The org.bzdev.math.rv package
This package contains classes that implement random variables. For extensibility, these random-variable classes implement the interfaceRandomVariableRVOps
. There
are two additional interfaces:
-
RandomVariableRVOps
is implemented by random numbers that generate other random numbers. -
RandomVariableRVNOps
is implemented by random numbers that generate other random numbers that in turn generate numbers.
Aside from constructors and a few access methods for purposes such as
printing statistics, and methods to implement range restrictions, one
simply calls the next()
method to generate the next
random value. The random numbers are generated by using the class
StaticRandom
, which has only static members. A
range restriction may result in these static members being called
repeatedly until a value satisfying the range restriction is found. A
range restriction is useful when a tail of a distribution contains
values that are not legal. For example a Gaussian random variable with
a mean of 1.0 and a standard deviation of 0.1 can very rarely produce
a negative value. If a negative value is not appropriate, a range
restriction can be used to avoid having to code this case explicitly.
There are also a series of classes for random variables whose values are other random variables. This is useful for factory classes that need to configure a series of objects with random variables that have different distributions without having to modify the factory's methods.
The top-level classes for the class hierarchy are shown in the following figure:
The base class is named RandomVariable
and it has a type
parameter giving the type of the values it creates.

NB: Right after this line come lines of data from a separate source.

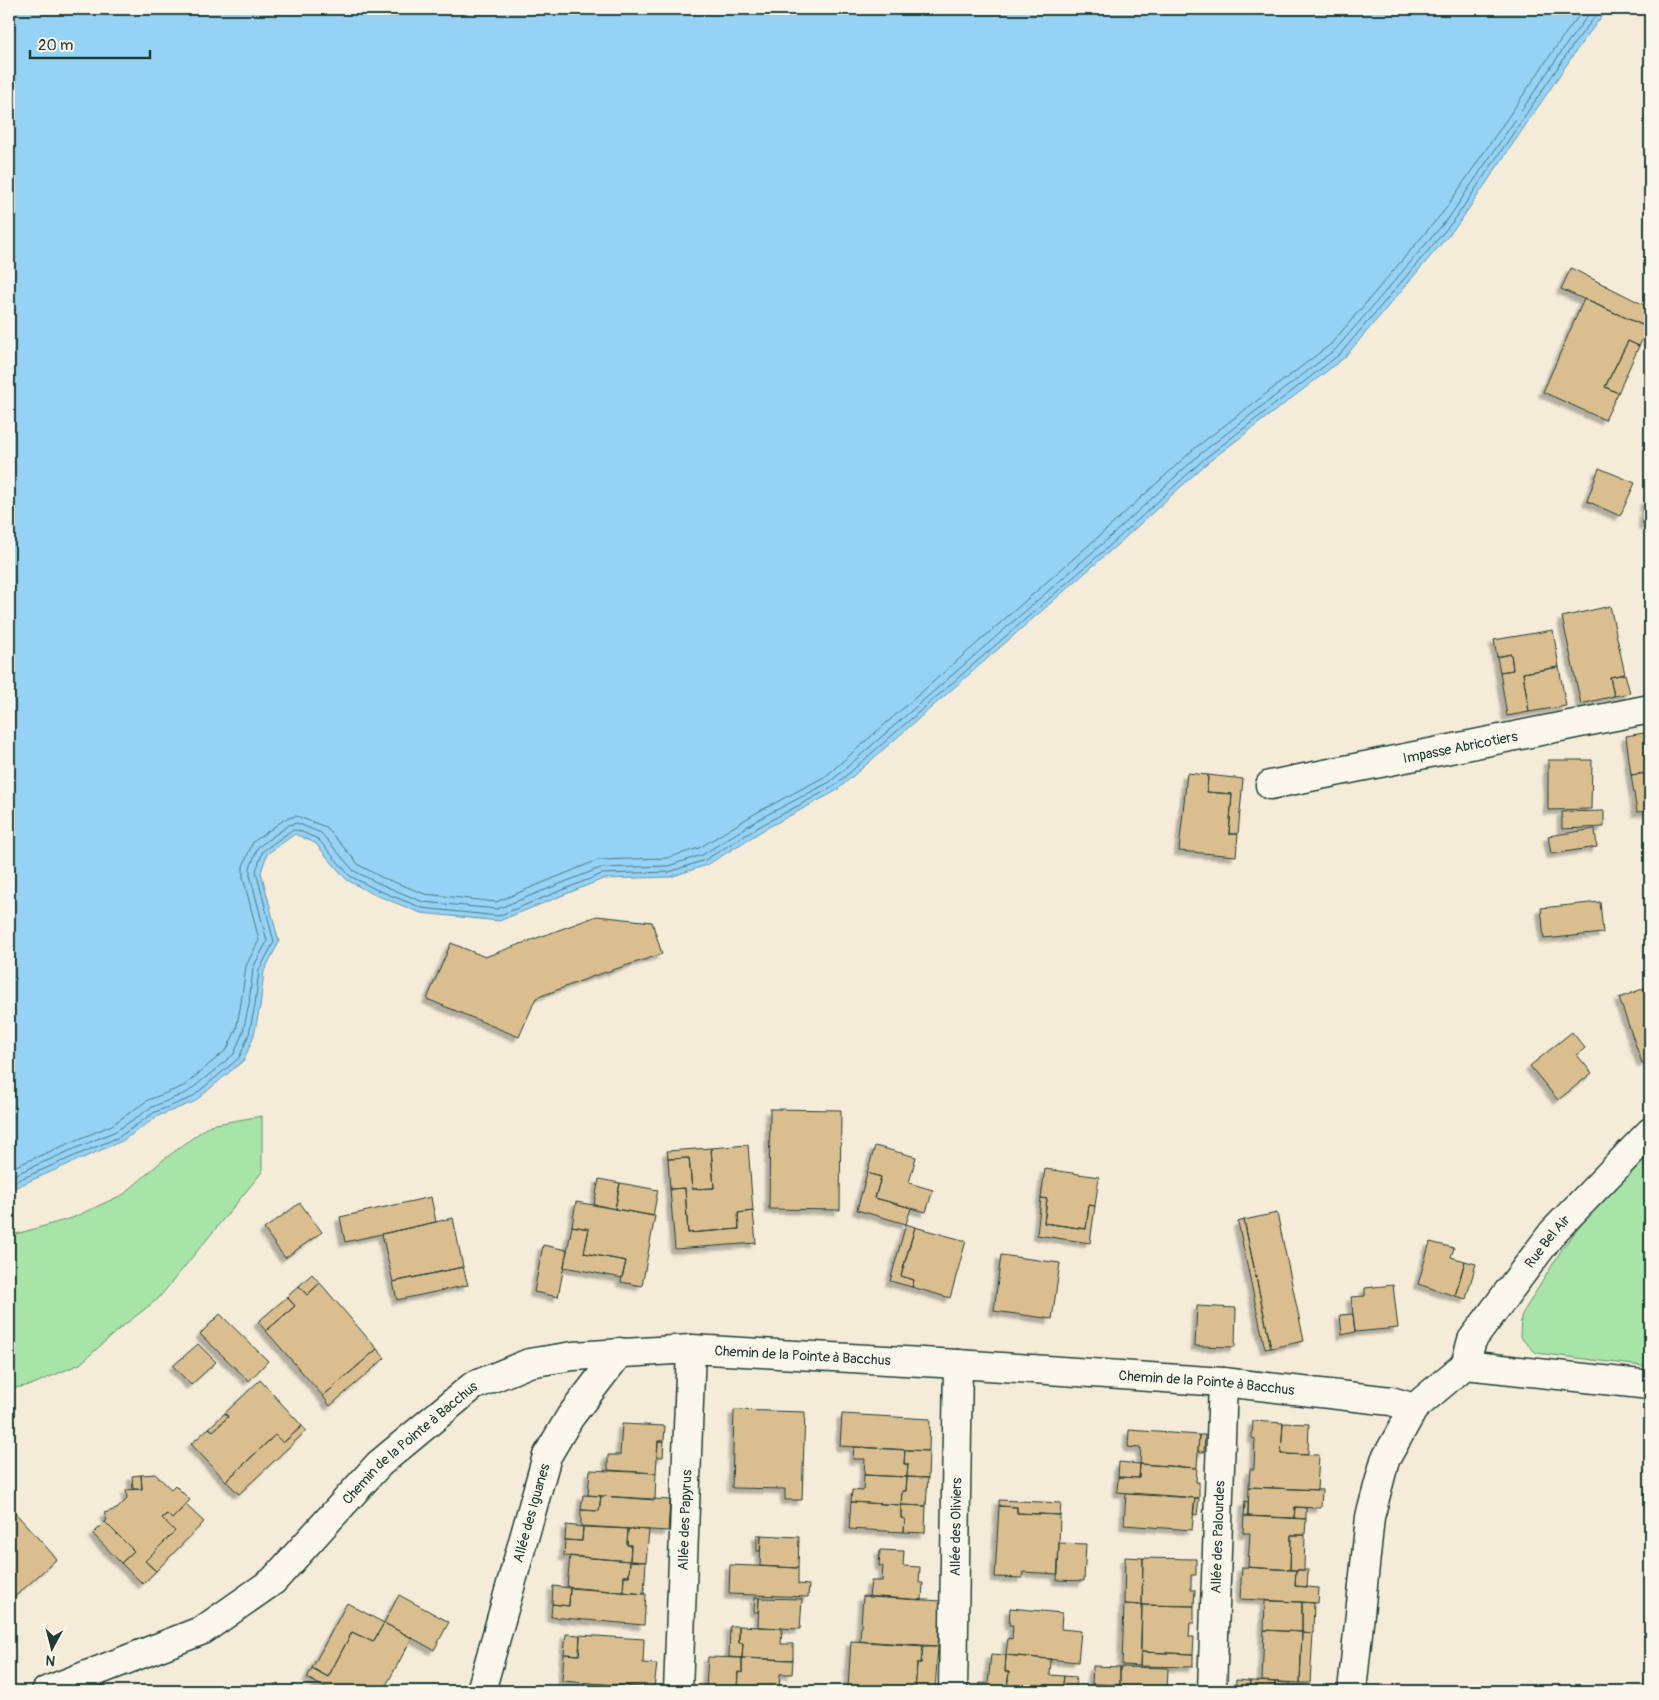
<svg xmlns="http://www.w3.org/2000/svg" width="1659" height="1700" viewBox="0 0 1659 1700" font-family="Pangolin,sans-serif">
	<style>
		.green { fill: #a8e3a8; stroke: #64906e }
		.water { fill: #95d2f5; stroke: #6696a8 }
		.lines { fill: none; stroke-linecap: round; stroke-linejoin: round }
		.shore { stroke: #4e7981; stroke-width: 1 }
		.building { fill: #dabe8f; stroke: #1f3d34; filter: url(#shadow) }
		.street-casing { stroke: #1f3d34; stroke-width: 31 }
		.street { stroke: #fbf7ec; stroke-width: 28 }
		.labels { text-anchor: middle; stroke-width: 5; stroke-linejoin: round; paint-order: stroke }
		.street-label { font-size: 14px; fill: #1f3d34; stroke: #fbf7ec }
	</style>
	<defs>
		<filter id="shadow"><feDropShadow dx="-4.5" dy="4.5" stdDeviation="1" flood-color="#0004"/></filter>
	</defs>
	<rect width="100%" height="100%" fill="#f4ecd9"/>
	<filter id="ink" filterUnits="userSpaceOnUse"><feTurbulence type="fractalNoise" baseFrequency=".02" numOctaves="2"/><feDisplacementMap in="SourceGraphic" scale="10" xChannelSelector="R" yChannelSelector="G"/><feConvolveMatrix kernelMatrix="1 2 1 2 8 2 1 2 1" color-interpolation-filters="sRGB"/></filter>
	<g filter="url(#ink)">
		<path class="green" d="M262,1116V1172L158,1299L119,1329L80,1364L31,1385L9,1389V1236L72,1218L124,1194L163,1160L210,1125Z
			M1650,1150V1367L1536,1353L1520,1337L1521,1316L1564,1246L1626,1169Z"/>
		<path class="water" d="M9,9H1607L1578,48L1459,223L1344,358L1207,463L1118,544L836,791L765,829L707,865L670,877L603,879L499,921L421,913L373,894L347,880L315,843L295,834L267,854L261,872L279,942L264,971L260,1006L254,1035L244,1060L194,1102L158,1116L122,1141L9,1190Z"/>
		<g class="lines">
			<path class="shore" d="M9,1169L112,1125L148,1100L184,1086L227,1049L236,1030L241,1003L246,966L259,940L243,877V866L253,842L285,819L296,816L326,827L359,865L381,877L425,894L496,902L598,860L667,858L699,848L756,813L826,776L1106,530L1195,448L1331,344L1444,211L1562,38L1584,9
				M9,1177L116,1131L152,1107L188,1092L234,1054L243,1032L249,1004L253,968L267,941L250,875V868L258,847L289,825L297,823L321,833L354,871L378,883L423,902L497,909L600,868L668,866L702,855L759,819L830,782L1111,536L1200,454L1336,349L1450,216L1568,42L1593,9
				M9,1184L119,1137L155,1112L191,1098L239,1058L249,1034L255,1005L259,970L274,942L256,871L263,851L292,830H297L318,839L350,876L375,889L422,908L498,916L602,874L669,872L705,860L762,825L833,787L1115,541L1204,459L1340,354L1455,219L1573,45L1601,9"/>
		</g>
		<path class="building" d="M1571,268L1650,308V325L1649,328L1561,289Z
			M1584,299L1649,328L1639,346L1628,341L1605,387L1618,393L1605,420L1543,392Z
			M1628,341L1639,346L1618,393L1605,387Z
			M1599,468L1635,483L1620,516L1587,501Z
			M1645,500H1650V525L1643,524Z
			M1610,606L1625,674L1610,677L1614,696L1581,704L1562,617Z
			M1553,630L1559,667L1523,673L1529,712L1507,716L1500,672L1513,670L1511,654L1497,657L1494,640Z
			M1511,654L1513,670L1500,672L1497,657Z
			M1559,667L1566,706L1529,712L1523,673Z
			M1625,674L1630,693L1614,696L1610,677Z
			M1650,732V752L1645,753L1647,773L1631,775L1626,736Z
			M1650,752V811L1637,812L1631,775L1647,773L1645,753Z
			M1548,760H1592L1591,809L1548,810Z
			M1187,773L1208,775L1207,792L1232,794L1229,834H1238L1236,856L1179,851Z
			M1208,775L1243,779L1238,834H1229L1232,794L1207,792Z
			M1604,811V827L1562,829V812Z
			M1595,829L1597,847L1551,854L1548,836Z
			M1600,902L1603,933L1544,939L1541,908Z
			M597,916L652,922L662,954L594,976L536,998L519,1037L427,999L451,943L485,957Z
			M1650,986V1060L1642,1063L1619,998Z
			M1572,1032L1585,1048L1577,1055L1592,1073L1558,1100L1530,1066Z
			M770,1109L841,1110L840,1210L769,1209Z
			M748,1145L753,1211L738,1213L739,1229L688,1233L685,1188L670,1189L668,1159L689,1158L692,1189L714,1188L711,1148Z
			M875,1146L916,1157L909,1183L933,1190L926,1212L875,1198L881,1177L867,1173Z
			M711,1148L714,1188L692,1189L689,1158L668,1159L667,1151Z
			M1045,1169L1099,1177L1095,1206L1089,1205L1086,1229L1044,1223L1047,1199L1041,1198Z
			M867,1173L881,1177L875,1198L911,1208L906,1224L857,1210Z
			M599,1179L620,1183L615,1209L594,1204Z
			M620,1183L658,1190L653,1216L615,1209Z
			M685,1188L688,1233L739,1229L738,1213L753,1211L756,1243L675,1249L670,1189Z
			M431,1197L436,1222L345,1242L340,1217Z
			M1041,1198L1047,1199L1044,1223L1086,1229L1089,1205L1095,1206L1090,1243L1037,1235Z
			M576,1202L655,1216L642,1286L621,1282L626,1261L584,1253L589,1229L572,1226Z
			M300,1203L322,1232L285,1258L264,1229Z
			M1277,1213L1304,1341L1271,1348L1244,1220Z
			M453,1218L463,1267L393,1282L382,1234Z
			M1244,1220L1271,1348L1265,1349L1238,1222Z
			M906,1224L915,1227L901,1276L914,1280L912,1287L890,1281Z
			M572,1226L589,1229L584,1253L626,1261L622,1278L564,1267Z
			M915,1227L966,1241L950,1298L912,1287L914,1280L901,1276Z
			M1430,1242L1454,1248L1451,1257L1465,1261L1455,1296L1418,1284Z
			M543,1245L567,1250L558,1297L534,1292Z
			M1001,1255L1060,1263L1052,1319L994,1311Z
			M1465,1261L1476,1264L1466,1299L1455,1296Z
			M463,1267L468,1285L397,1300L393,1282Z
			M312,1274L320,1283L307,1295L299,1286Z
			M320,1283L377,1349L323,1396L266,1331L295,1306L287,1297L299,1286L307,1295Z
			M1393,1285L1398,1328L1355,1332L1351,1297L1365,1296V1288Z
			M287,1297L295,1306L266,1331L258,1322Z
			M1197,1306L1236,1308L1235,1347L1195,1346Z
			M220,1314L268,1361L249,1381L200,1334Z
			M1353,1314L1355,1332L1342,1335L1340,1315Z
			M198,1344L216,1362L191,1385L173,1366Z
			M377,1349L385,1358L330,1406L323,1396Z
			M260,1380L302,1426L283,1443L275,1435L226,1481L191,1444L209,1428L213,1431L228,1417L225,1413Z
			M734,1410L805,1412L802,1500H785V1489L732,1488Z
			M225,1413L228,1417L213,1431L209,1428Z
			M842,1414L930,1419L929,1451L840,1446Z
			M1253,1421L1283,1423L1281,1454L1319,1455L1317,1490L1249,1487L1250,1469H1254L1255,1439L1252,1438Z
			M1283,1423L1309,1424L1308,1455L1281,1454Z
			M622,1424L665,1426L664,1441H658L656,1473L608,1470V1455H620Z
			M302,1426L306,1431L239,1494L226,1481L275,1435L283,1443Z
			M1129,1430L1199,1435L1197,1468L1140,1464L1141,1448L1128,1447Z
			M1199,1435H1205L1204,1452H1198Z
			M658,1441H664L663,1457H657Z
			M854,1447L905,1450L904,1464H908L907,1477L864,1475L865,1459H853Z
			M905,1450L929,1451L928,1478L907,1477L908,1464H904Z
			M1119,1462L1140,1464L1139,1478L1118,1477Z
			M1140,1464L1197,1468L1196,1482H1199V1498L1117,1492L1118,1477L1139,1478Z
			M590,1470L656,1473L655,1500L588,1495Z
			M155,1474L171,1489L175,1485L190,1500L172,1519L167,1514L162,1518L175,1531L145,1561L156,1571L143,1584L121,1563L134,1551L105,1522L107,1520L104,1513L117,1509L127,1499L126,1490L142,1489L141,1475Z
			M141,1475L142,1489H133L132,1476Z
			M864,1475L907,1477L906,1491H902L901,1505L851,1502L852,1490L863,1491Z
			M907,1477L928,1478L926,1506L901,1505L902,1491H906Z
			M1249,1487L1322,1490L1321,1508L1295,1507L1294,1518L1248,1516Z
			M1126,1494L1195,1498L1192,1530L1124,1525Z
			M583,1495L601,1496L599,1511L581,1510Z
			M601,1496L670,1500L668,1531L581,1526V1510L599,1511Z
			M1195,1498H1199L1197,1515L1193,1514Z
			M999,1500L1061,1503L1060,1515L1017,1513V1507L999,1506Z
			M1245,1501L1248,1502V1516H1244Z
			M851,1502L901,1505V1518L905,1519L904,1532L849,1529Z
			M186,1505L204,1522L156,1571L145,1561L175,1531L162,1518L167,1514L172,1519Z
			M901,1505L926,1506L925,1533L904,1532L905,1519L901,1518Z
			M9,1506L57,1559L9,1602Z
			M999,1506L1017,1507V1513L1060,1515L1058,1574L1023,1572L1022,1578L995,1577Z
			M1295,1507L1306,1508V1519L1294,1518Z
			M1244,1516L1306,1519L1305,1535H1291L1290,1570L1248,1567L1250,1533H1243Z
			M105,1522L134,1551L121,1563L93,1534Z
			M566,1525L583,1527L582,1541L565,1540Z
			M583,1527L628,1529L627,1545H631L630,1561L564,1556L565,1540L582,1541Z
			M628,1529L649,1530L646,1562L630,1561L631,1545H627Z
			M757,1535H761L760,1551H757Z
			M761,1535L799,1537L798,1568L760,1566Z
			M1291,1535H1305L1304,1570H1290Z
			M1059,1543L1086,1544L1084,1581L1057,1580Z
			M880,1550L904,1551L903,1566L920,1567L919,1583H923L922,1600L869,1597L871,1581H882L883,1566H879Z
			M570,1556L630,1561L629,1576H624L623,1592L567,1587Z
			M1125,1557L1143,1558L1142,1605L1124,1604Z
			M1143,1558L1196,1559V1575H1191V1590H1195L1194,1606L1142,1605Z
			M630,1561L646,1562L644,1594L623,1592L624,1576H629Z
			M730,1565L798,1568V1584L809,1585L808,1597L729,1594Z
			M1242,1567L1296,1570L1295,1586L1319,1588L1318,1603L1240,1599Z
			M1296,1570H1308L1307,1587L1295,1586Z
			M553,1586L570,1588L569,1606L552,1604Z
			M570,1588L646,1594L644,1625L551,1617L552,1604L569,1606Z
			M399,1595L449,1622L434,1650L384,1623Z
			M863,1596L941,1601L938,1646L860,1641Z
			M755,1597L759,1598L758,1612H754Z
			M759,1598L802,1599L800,1629L758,1627Z
			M1265,1601L1302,1602V1632L1264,1630Z
			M1302,1602L1314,1603L1313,1633L1302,1632Z
			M347,1603L384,1623L373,1642L352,1632L328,1677L312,1668Z
			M1124,1604L1142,1605L1140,1666L1122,1665Z
			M1142,1605L1194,1606V1623H1190L1189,1637H1194L1193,1654L1141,1652Z
			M1010,1608L1062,1613L1061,1629L1081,1631L1078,1662L1006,1655L1008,1638L1012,1639L1013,1625H1009Z
			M384,1623L412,1638L383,1691H331L307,1678L312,1668L328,1677L352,1632L373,1642Z
			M730,1626H739V1643H743L742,1658L729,1657Z
			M739,1626L782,1628L781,1644H793V1660L742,1658L743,1643H739Z
			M1264,1630L1302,1632L1300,1683L1262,1681Z
			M1302,1632L1313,1633L1310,1683H1300Z
			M566,1634L580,1635L579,1655L564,1654Z
			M580,1635L644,1639L643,1663L657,1664L654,1688L562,1681L564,1654L579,1655Z
			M851,1641L923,1646L921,1663H917L915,1691L848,1688Z
			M923,1646H938L935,1691H915L917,1663H921Z
			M1141,1652L1193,1654V1667L1140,1666Z
			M991,1654L1006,1655L1005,1672H1009L1007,1688H1004L1003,1691H979L980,1683L988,1684Z
			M1006,1655L1051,1659L1050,1675L1064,1676L1062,1691H1003L1004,1688H1007L1009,1672H1005Z
			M708,1657L742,1658V1673L738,1672L737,1689L706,1688Z
			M742,1658L793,1660L792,1674H780L779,1690L737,1689L738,1672L742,1673Z
			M1093,1666L1120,1667V1685L1092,1684Z
			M1120,1667L1168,1668L1167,1691H1092V1684L1120,1685Z
			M1064,1676L1076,1677L1075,1691H1062Z
			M1236,1680L1250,1681L1249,1691H1235Z
			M1250,1681L1275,1682L1274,1691H1249Z
			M1275,1682L1289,1683V1691H1274Z
			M585,1683L630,1686V1691H584Z
			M737,1689L779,1690L737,1691Z
			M868,1690L899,1691H868Z"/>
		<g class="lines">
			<g class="street-casing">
				<g id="street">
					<path id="s1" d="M1270,785L1650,709"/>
					<path id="s2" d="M1465,1365L1472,1340L1553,1232L1650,1132"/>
					<path id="s3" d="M46,1691L203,1630L273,1581L379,1464L473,1386L529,1363L573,1356L691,1349L958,1364L1223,1382L1391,1401L1414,1408L1465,1365L1650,1385"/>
					<path id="s4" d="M481,1691L547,1456L570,1417L620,1352"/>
					<path id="s5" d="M678,1691L691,1349"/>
					<path id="s6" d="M953,1691L958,1364"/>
					<path id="s7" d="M1212,1691L1223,1382"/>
					<path d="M1352,1691L1370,1517L1385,1460L1414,1408"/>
				</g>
			</g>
			<use href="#street" class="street"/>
		</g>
	</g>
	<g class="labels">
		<g class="street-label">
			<text dy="5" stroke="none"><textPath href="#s1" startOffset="194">Impasse Abricotiers</textPath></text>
			<text dy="5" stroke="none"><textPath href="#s2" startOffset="150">Rue Bel Air</textPath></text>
			<text dy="5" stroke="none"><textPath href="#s3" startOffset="869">Chemin de la Pointe à Bacchus</textPath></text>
			<text dy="5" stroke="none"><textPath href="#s3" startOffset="1274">Chemin de la Pointe à Bacchus</textPath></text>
			<text dy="5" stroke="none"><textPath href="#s3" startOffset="449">Chemin de la Pointe à Bacchus</textPath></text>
			<text dy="5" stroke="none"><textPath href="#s4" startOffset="185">Allée des Iguanes</textPath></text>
			<text dy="5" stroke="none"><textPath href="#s5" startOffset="171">Allée des Papyrus</textPath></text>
			<text dy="5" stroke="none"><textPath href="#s6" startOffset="164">Allée des Oliviers</textPath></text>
			<text dy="5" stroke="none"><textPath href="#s7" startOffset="154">Allée des Palourdes</textPath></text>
		</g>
	</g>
	<rect width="1659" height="1700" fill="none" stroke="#fbf7ec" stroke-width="30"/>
	<rect x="15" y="15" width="1629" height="1670" fill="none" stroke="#1f3d34" stroke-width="2" filter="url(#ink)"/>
	<g transform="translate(52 1648) rotate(187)" stroke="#fbf7ec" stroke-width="4" paint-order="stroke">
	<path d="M0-4L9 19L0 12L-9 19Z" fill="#1f3d34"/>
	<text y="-8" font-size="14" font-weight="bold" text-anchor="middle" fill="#1f3d34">N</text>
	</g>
	<path d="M30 50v8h120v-8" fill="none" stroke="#1f3d34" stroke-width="2.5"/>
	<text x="38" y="50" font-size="15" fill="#1f3d34" stroke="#fbf7ec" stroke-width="4" paint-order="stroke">20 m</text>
</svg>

This is an
abstract class. The classes BooleanRandomVariable
,
IntegerRandomVariable
, LongRandomVariable
, and
DoubleRandomVariable
are also abstract classes that eliminate the
need to use a type parameter, and with the exception
of BooleanRandomVariable
, each class implements range
restrictions and contains a method named rangeTestFailed that takes a
single argument of an appropriate type (int, long or double
respectively). The method rangeTestFailed should be called by code
that implements the method next() when a range restriction is
supported. Unless next is to return a value other than a boolean, int,
long, or double, subclasses implementing a new type of random variable
should be subclasses of either BooleanRandomVariable
,
IntegerRandomVariable
, LongRandomVariable
, or
DoubleRandomVariable
. There is one existing class in this
category: InterarrivalTimeRV
, which is a subclass of
LongRandomVariable
. InterarrivalTimeRV
restricts the
values a random variable generates to non-negative long integers. In
addition, it simplifies the use of generic types (for example, in the
package org.bzdev.devqsim.rv
).
The abstract
class RandomVariableRV
has two
type parameters. The first specifies a type T, and the second
specifies a random variable class RV that is a subclass of
RandomVariable<T>. The
class RandomVariableRVN
, which
is a subclass of RandomVariableRV<T,RV> restricts T to be a
subclass of Number. The
classes BooleanRandomVariableRV
,
IntegerRandomVariableRV
,
LongRandomVariableRV
, and
DoubleRandomVariableRV
have a single type parameter that gives the class of the random
variable that a call to next() should return. For example, the class
GaussianRVRV
is a subclass of
DoubleRandomVariableRV<GaussianRV>,
while GaussianRV
is a subclass of
DoubleRandomVariable
.
GaussianRVRV
takes two random
variables as arguments to its constructor, and these are used to
generate the arguments to the constructor
for GaussianRV
, and instance of which
is returned when next() is called on an instance
of GaussianRVRV
.
There are a number of classes to provide random variables with specific distributions. A partial class hierarchy is shown in the following figure:
These include are classes to produce random variables with a fixed distribution which provides a single value, a uniform distribution, and a deterministic distribution, for boolean, integer, long, and double values.
The classes GaussianRV
,
LogNormalRV
, and
ExpDistrRV
provide subclasses
of DoubleRandomVariable
for
Gaussian, log-norm. and exponential distributions. The class
InterarrivalTimeRV provides a class for interarrival times in which
time is represented by a long. Its subclasses are
BinomialIATimeRV, DeterminIATimeRV, FixedIATimeRV, GaussianIATimeRV,
PoissonIATimeRV, and UniformIATimeRV.
Similarly, the following figure shows a partial class hierarchy for random variables that generate other random variables:
These classes are used primarily with factories that initialize multiple objects, each with a random variable with a different distribution function.
One class does not fit the pattern described above:
GaussianRVs
.
This class creates a vector of correlated random variables.